States are represented by nodes in the graph. In other words, a state is a node in the graph. So, I don't think there's any difference, but some authors maybe make a difference (e.g. because you don't need to store all information associated with some state while searching).
BFS explores by level (hence the name breadth, in contrast to depth-first search, which goes deep and then backtracks), in the sense that it will first explore all nodes that are $w$ away from the start node before exploring all nodes that are $w + 1$ way, if you think of the edges of the (unweighted) graph as having a weight of 1, which you can do.
BFS indeed needs to store a frontier in memory, which is a FIFO data structure (i.e. you first remove from the frontier the oldest node there in constant time) of nodes we can explore next.

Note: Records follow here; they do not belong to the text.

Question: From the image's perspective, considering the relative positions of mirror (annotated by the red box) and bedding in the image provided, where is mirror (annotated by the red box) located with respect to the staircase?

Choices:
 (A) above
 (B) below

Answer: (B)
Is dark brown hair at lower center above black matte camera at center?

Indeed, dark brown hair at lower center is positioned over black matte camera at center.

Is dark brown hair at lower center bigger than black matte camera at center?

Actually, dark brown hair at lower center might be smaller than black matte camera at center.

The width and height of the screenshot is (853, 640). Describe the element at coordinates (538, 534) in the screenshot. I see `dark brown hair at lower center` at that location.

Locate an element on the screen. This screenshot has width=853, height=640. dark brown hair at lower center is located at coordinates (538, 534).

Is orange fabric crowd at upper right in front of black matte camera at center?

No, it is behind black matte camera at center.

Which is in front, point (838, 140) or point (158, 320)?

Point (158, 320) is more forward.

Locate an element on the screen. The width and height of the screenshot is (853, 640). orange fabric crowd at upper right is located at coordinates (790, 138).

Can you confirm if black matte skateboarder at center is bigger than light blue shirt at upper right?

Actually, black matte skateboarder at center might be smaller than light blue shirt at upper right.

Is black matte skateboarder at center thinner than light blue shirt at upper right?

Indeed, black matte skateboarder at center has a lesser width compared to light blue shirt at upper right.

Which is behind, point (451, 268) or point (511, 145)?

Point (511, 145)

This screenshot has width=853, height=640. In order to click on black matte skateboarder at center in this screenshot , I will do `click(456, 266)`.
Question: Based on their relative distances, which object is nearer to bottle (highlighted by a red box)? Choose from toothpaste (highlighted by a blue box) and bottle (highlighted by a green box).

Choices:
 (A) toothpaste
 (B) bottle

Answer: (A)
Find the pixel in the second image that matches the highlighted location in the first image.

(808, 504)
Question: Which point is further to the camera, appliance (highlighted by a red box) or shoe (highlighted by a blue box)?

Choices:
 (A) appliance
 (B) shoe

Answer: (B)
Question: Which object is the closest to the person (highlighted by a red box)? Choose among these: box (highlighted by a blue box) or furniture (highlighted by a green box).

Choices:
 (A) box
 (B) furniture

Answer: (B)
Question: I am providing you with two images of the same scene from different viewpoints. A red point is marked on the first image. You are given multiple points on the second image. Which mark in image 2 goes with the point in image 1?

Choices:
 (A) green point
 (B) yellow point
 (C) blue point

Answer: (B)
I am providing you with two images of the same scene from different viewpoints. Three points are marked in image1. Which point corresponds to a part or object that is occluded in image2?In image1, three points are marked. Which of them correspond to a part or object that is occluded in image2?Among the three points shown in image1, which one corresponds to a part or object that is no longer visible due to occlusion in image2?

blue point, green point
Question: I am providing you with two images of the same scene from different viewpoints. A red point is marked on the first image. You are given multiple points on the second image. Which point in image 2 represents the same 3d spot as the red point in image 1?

If you use BFS to find some path, you need some way to compute or keep track of it. If you apply BFS, you can generate a tree, where each node has a parent, which can be used to retrieve the path, i.e. you just backtrack from the goal.
Note that graphs can have cycles and you can get to a node in different ways. So, you also need to mark a node as explored in some way, which may be with some variable you associate with the state/node (CLRS approach) or with an explored set (AIMA approach), which may thus contain all nodes, which makes BFS an instance of graph search (see also this).
The running time also depends on how you represent the graph (e.g. adjacency list and adjacency matrix) or how you analyse the algorithm. See also the CLRS book for a different perspective on this topic.